## What you have to do
Reproduce exactly, and only, the lines below from the one containing "опыта, когда мы работали в" through the one containing "(25.04.2026)".

[Dataset records]
_ _ _ _ _
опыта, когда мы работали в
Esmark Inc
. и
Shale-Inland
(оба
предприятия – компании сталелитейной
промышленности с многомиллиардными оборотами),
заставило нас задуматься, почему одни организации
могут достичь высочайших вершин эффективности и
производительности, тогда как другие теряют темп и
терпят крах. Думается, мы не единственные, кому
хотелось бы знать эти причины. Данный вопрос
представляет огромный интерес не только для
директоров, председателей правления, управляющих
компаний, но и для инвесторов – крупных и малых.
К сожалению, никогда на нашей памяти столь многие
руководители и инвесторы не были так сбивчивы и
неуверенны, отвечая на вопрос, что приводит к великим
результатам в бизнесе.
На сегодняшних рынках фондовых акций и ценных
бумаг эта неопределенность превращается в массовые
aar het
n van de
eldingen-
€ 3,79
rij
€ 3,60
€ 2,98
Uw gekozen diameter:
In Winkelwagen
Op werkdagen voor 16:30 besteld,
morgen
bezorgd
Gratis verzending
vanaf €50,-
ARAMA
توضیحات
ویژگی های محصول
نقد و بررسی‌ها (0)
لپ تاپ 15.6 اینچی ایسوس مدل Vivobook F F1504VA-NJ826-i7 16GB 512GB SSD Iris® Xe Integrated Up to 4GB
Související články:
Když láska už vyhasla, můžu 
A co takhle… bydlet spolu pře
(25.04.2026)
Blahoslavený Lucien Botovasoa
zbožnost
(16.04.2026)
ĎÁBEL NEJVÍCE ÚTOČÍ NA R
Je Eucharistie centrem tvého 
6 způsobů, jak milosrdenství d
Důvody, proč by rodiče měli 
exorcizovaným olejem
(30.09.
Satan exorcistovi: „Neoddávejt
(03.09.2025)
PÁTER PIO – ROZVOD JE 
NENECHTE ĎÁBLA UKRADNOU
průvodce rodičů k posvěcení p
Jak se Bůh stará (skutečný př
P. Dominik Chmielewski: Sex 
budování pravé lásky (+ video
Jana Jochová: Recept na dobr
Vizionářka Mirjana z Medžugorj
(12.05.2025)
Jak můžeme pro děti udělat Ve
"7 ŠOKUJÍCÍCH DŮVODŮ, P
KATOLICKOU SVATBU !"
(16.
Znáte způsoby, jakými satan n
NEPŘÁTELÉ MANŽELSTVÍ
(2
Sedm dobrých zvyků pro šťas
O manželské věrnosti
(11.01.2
_ _ _ _ _
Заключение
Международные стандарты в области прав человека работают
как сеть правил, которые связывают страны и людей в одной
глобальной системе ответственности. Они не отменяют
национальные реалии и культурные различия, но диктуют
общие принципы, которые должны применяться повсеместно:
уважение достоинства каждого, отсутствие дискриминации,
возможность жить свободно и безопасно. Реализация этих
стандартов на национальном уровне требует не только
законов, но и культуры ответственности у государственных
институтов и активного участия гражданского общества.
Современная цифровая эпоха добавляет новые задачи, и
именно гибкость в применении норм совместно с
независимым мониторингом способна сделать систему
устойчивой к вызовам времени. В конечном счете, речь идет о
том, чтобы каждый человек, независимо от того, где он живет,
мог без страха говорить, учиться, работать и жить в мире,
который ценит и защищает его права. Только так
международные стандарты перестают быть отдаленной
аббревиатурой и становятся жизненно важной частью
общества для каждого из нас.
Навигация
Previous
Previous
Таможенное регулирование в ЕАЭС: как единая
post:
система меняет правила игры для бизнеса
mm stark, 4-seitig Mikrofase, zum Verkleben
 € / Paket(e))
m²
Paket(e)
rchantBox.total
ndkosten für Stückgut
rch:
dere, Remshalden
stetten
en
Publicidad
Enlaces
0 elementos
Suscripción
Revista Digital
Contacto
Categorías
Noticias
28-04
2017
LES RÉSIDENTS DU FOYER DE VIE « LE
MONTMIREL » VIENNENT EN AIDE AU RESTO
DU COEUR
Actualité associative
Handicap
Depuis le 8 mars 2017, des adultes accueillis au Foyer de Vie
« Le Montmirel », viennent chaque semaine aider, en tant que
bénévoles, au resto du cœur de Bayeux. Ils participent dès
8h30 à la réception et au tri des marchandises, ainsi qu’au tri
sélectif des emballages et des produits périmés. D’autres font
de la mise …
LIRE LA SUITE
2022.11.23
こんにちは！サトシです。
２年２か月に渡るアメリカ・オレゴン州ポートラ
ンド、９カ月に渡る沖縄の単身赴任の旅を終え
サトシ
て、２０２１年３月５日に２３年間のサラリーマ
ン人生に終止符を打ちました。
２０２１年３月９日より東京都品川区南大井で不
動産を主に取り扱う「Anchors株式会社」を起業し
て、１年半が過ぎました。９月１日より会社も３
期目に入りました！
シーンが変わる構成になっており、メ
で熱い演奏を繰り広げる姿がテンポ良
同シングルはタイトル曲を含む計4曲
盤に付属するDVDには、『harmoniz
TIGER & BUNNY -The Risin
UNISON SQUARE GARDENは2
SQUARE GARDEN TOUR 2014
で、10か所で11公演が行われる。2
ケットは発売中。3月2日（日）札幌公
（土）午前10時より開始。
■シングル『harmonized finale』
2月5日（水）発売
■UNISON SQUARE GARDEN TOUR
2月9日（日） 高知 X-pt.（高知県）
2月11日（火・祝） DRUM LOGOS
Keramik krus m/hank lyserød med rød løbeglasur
_ _ _ _ _
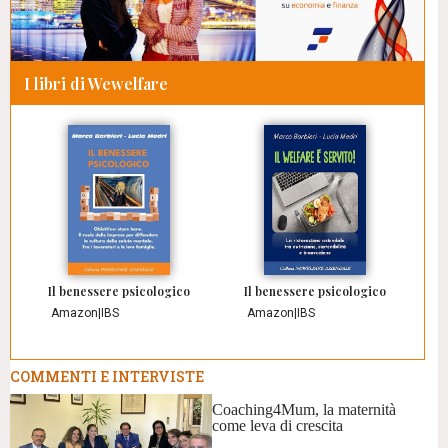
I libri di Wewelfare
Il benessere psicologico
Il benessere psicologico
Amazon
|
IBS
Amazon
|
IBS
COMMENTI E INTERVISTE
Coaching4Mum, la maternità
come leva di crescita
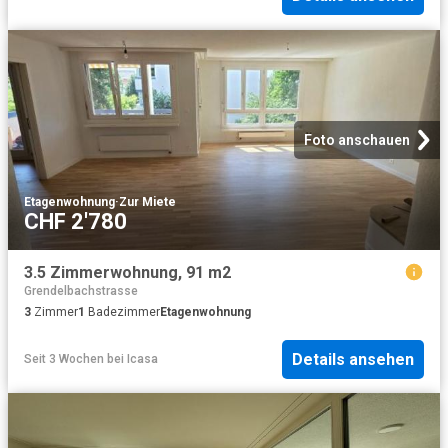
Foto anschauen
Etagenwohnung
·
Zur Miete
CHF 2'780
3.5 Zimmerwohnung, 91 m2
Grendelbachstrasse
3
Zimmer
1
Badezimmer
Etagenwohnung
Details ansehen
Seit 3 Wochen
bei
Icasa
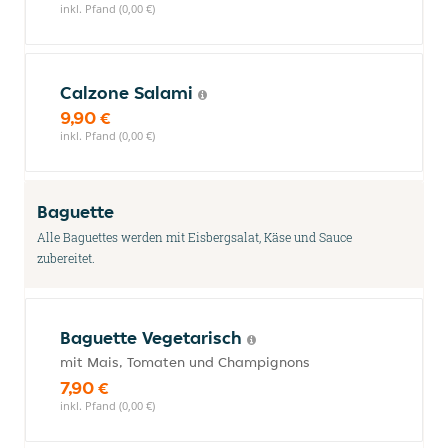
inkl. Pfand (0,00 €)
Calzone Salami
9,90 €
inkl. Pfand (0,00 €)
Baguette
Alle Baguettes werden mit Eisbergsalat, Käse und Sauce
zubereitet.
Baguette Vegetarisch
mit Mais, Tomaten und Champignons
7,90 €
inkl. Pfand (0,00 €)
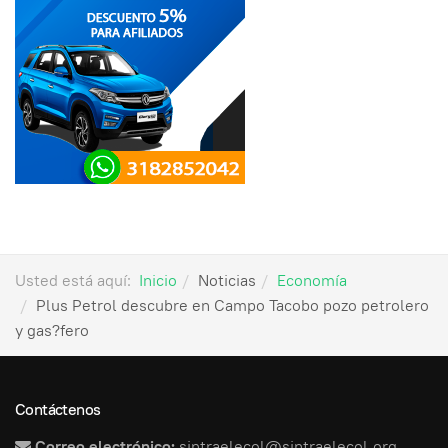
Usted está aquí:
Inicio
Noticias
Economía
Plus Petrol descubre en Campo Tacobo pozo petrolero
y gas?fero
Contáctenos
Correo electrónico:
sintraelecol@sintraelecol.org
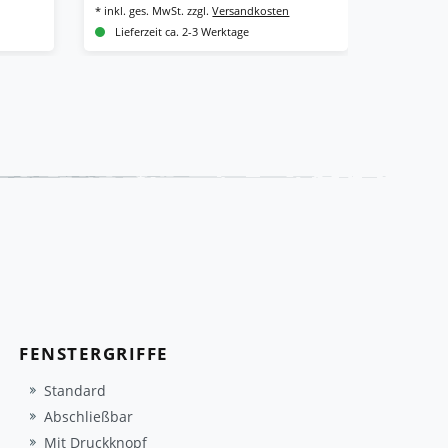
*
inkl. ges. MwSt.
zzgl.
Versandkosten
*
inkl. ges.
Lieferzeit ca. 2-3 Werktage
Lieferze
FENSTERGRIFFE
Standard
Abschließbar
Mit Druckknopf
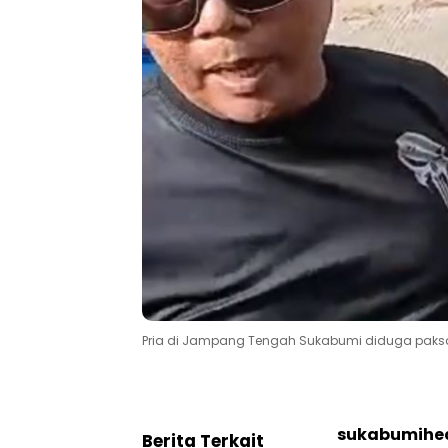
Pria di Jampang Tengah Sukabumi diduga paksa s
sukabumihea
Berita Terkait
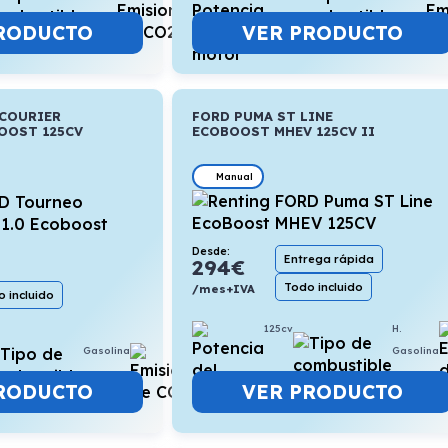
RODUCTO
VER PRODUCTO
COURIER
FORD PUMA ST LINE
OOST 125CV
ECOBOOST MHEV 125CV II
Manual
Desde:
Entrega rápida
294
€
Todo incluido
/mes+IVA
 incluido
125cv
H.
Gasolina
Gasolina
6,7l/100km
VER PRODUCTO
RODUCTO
_ _ _ _ _
## Written solution
опыта, когда мы работали в
Esmark Inc
. и
Shale-Inland
(оба
предприятия – компании сталелитейной
промышленности с многомиллиардными оборотами),
заставило нас задуматься, почему одни организации
могут достичь высочайших вершин эффективности и
производительности, тогда как другие теряют темп и
терпят крах. Думается, мы не единственные, кому
хотелось бы знать эти причины. Данный вопрос
представляет огромный интерес не только для
директоров, председателей правления, управляющих
компаний, но и для инвесторов – крупных и малых.
К сожалению, никогда на нашей памяти столь многие
руководители и инвесторы не были так сбивчивы и
неуверенны, отвечая на вопрос, что приводит к великим
результатам в бизнесе.
На сегодняшних рынках фондовых акций и ценных
бумаг эта неопределенность превращается в массовые
aar het
n van de
eldingen-
€ 3,79
rij
€ 3,60
€ 2,98
Uw gekozen diameter:
In Winkelwagen
Op werkdagen voor 16:30 besteld,
morgen
bezorgd
Gratis verzending
vanaf €50,-
ARAMA
توضیحات
ویژگی های محصول
نقد و بررسی‌ها (0)
لپ تاپ 15.6 اینچی ایسوس مدل Vivobook F F1504VA-NJ826-i7 16GB 512GB SSD Iris® Xe Integrated Up to 4GB
Související články:
Když láska už vyhasla, můžu 
A co takhle… bydlet spolu pře
(25.04.2026)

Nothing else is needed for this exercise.